In this pathological manometric study, we divided the patients into two groups preoperatively: the hypomotility group (mean amplitude of esophageal contraction wave <40 mm Hg; HYPO group, n = 11) and the normal group (mean amplitude of esophageal contraction wave >40 mm Hg; NORM group, n = 43). The amplitudes of esophageal contraction waves 3 and 8 cm above the lower esophageal sphincter and the percentage of peristaltic contraction waves of the tubular esophagus were analyzed pre- and postoperatively.
In total, 54 patients with GERD underwent esophageal manometry before and 6 months after Nissen fundoplication. The length and pressure of the lower esophageal sphincter were increased in both groups postoperatively (p < 0.01). Patients in the HYPO group (n = 11) showed a statistically significant increase of mean amplitude of esophageal contraction (32.8 vs. 57.3 mm Hg; p < 0.01), while no change was found in the NORM group (n = 43). A total of 72% of patients with preoperative motility disorder showed normal postoperative manometry.
Nissen fundoplication normalizes esophageal motility, especially in patients with preoperative hypomotility. Patients with impaired esophageal motility should not per se be excluded from antireflux surgery.
背景/目的:腹腔镜抗反流手术对食管动力的影响尚未完全明确,文献中对于该手术在动力障碍患者中的任何适应证均存在争议。我们评估了腹腔镜尼氏胃底折叠术对受损食管动力的影响。

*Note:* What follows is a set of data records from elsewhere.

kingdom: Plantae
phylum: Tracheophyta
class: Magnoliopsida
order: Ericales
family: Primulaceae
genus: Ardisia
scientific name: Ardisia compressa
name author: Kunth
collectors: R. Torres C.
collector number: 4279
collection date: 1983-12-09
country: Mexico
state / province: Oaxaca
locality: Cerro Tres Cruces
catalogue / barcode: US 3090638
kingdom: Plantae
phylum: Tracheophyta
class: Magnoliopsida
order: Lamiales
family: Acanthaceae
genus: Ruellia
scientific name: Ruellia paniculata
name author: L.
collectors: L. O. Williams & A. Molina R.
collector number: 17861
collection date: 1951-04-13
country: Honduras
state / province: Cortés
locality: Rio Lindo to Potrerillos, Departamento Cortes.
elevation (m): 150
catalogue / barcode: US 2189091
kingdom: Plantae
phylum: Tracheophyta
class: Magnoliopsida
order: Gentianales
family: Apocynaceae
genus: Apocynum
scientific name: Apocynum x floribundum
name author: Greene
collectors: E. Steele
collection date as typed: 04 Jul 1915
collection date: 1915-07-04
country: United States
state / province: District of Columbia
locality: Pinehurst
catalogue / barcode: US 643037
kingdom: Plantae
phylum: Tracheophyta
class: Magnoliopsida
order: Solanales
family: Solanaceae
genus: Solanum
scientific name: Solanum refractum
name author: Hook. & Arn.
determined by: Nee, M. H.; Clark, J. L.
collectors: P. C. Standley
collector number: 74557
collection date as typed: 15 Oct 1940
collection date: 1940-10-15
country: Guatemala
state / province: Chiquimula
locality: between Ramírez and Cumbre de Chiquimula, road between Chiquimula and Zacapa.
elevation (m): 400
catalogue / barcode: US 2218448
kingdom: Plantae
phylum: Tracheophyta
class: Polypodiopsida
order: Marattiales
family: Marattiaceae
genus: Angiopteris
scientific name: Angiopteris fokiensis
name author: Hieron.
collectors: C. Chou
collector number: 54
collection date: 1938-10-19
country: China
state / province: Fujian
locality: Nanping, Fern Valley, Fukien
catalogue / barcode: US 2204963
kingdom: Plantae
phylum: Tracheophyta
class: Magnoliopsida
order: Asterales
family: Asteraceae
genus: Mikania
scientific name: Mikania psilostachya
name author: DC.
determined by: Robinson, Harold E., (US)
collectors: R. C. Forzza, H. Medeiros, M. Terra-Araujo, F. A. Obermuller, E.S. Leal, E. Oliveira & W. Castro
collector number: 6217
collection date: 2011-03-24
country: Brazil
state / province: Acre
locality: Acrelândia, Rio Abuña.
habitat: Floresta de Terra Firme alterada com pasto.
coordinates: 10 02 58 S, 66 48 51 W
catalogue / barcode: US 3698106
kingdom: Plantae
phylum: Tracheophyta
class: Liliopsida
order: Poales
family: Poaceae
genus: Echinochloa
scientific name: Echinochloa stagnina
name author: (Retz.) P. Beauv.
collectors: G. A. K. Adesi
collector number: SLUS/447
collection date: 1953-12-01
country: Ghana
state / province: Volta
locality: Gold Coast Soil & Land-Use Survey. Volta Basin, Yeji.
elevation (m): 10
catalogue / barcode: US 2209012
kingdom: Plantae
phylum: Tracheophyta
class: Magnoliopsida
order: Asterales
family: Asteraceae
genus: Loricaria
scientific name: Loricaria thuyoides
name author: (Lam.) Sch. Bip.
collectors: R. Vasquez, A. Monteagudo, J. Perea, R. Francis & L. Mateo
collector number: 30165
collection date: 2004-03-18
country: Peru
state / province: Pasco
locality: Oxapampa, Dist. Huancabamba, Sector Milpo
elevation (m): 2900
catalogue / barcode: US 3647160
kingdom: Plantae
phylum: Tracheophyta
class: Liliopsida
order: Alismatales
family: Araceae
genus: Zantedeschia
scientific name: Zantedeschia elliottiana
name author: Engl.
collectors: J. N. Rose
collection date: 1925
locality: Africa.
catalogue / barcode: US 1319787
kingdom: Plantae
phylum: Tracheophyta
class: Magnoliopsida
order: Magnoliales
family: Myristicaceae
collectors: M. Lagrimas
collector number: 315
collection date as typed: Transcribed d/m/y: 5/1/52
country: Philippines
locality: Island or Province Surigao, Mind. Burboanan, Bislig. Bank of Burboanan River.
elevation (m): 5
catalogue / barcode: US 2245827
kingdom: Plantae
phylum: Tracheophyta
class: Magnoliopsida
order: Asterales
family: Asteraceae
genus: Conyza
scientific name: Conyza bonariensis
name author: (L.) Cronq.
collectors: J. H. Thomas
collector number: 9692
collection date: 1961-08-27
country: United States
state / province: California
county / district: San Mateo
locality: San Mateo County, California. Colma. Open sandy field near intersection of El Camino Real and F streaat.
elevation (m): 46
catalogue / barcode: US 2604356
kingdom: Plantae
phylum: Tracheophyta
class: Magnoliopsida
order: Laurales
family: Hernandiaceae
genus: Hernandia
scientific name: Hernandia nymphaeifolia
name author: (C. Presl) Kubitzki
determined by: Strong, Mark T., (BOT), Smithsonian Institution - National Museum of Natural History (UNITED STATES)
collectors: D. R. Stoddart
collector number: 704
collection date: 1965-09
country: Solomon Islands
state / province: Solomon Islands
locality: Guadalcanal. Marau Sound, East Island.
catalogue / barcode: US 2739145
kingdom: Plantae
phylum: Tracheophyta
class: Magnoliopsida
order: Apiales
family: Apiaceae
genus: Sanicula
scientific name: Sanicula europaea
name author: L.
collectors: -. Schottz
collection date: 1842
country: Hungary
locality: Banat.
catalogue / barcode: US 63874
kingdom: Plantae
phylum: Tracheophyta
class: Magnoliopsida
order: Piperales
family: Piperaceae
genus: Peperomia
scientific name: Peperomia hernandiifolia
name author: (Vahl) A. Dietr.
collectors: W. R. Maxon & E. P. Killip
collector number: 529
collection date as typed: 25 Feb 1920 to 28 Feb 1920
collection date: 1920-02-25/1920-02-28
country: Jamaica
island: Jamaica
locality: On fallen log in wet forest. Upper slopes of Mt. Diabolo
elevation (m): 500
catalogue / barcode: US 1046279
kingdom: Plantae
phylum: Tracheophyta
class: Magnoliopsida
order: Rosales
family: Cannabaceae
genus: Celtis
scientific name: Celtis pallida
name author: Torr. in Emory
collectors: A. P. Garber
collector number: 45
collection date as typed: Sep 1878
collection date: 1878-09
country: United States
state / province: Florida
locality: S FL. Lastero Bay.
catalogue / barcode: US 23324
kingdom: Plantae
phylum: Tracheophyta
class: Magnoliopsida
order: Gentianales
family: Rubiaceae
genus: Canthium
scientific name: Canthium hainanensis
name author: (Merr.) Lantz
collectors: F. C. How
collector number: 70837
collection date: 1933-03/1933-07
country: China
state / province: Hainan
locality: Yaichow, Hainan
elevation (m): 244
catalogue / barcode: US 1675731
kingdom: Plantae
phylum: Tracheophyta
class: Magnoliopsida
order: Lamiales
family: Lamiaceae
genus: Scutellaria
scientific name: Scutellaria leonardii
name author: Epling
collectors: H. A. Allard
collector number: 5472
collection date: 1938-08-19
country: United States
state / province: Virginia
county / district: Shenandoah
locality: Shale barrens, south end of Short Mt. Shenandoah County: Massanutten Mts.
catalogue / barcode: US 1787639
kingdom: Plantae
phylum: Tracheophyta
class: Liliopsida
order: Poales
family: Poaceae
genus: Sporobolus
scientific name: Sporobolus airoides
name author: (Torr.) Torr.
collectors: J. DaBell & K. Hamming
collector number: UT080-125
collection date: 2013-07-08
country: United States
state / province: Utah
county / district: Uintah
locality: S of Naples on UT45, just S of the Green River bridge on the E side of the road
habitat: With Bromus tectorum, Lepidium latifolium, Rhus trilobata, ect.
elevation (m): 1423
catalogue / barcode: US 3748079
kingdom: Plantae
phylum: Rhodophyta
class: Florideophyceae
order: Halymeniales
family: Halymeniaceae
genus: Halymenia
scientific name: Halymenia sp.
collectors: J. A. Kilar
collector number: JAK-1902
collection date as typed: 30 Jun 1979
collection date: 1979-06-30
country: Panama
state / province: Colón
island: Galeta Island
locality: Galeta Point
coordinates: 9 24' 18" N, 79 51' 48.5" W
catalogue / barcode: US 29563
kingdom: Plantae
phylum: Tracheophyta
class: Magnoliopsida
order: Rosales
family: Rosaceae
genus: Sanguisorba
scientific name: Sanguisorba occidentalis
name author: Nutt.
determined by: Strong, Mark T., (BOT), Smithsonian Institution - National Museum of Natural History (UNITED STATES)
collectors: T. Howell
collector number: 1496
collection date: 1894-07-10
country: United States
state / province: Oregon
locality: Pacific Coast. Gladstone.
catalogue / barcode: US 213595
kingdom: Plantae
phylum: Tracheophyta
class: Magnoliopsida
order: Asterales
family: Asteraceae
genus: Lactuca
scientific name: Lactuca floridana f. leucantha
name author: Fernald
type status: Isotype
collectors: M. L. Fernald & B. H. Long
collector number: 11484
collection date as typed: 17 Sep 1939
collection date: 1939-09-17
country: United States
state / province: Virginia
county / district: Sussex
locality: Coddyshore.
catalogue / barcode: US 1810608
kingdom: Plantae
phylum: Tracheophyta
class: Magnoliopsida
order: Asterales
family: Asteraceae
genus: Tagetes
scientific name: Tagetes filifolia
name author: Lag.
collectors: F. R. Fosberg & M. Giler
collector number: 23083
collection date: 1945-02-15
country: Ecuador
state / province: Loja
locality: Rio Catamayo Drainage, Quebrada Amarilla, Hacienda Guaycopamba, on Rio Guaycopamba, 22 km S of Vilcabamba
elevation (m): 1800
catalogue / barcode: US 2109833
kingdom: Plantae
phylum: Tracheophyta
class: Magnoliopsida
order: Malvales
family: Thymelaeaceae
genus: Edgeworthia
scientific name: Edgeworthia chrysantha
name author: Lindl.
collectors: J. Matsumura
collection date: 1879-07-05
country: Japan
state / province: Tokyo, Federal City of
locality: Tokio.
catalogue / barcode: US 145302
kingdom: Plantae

在这项病理测压研究中,我们术前将患者分为两组:动力不足组(食管收缩波平均幅度<40mmHg;低动力组,n = 11)和正常组(食管收缩波平均幅度>40mmHg;正常组,n = 43)。分析食管下括约肌上方3cm和8cm处食管收缩波的幅度以及管状食管蠕动收缩波的百分比,分别于术前和术后进行。
共有54例胃食管反流病患者在尼氏胃底折叠术前及术后6个月接受了食管测压。两组术后食管下括约肌的长度和压力均增加(p < 0.01)。低动力组(n = 11)患者食管收缩平均幅度有统计学显著增加(32.8对57.3mmHg;p < 0.01),而正常组(n = 43)未发现变化。术前有动力障碍的患者中,共有72%术后测压显示正常。
尼氏胃底折叠术可使食管动力正常化,尤其是术前动力不足的患者。食管动力受损的患者本身不应被排除在抗反流手术之外。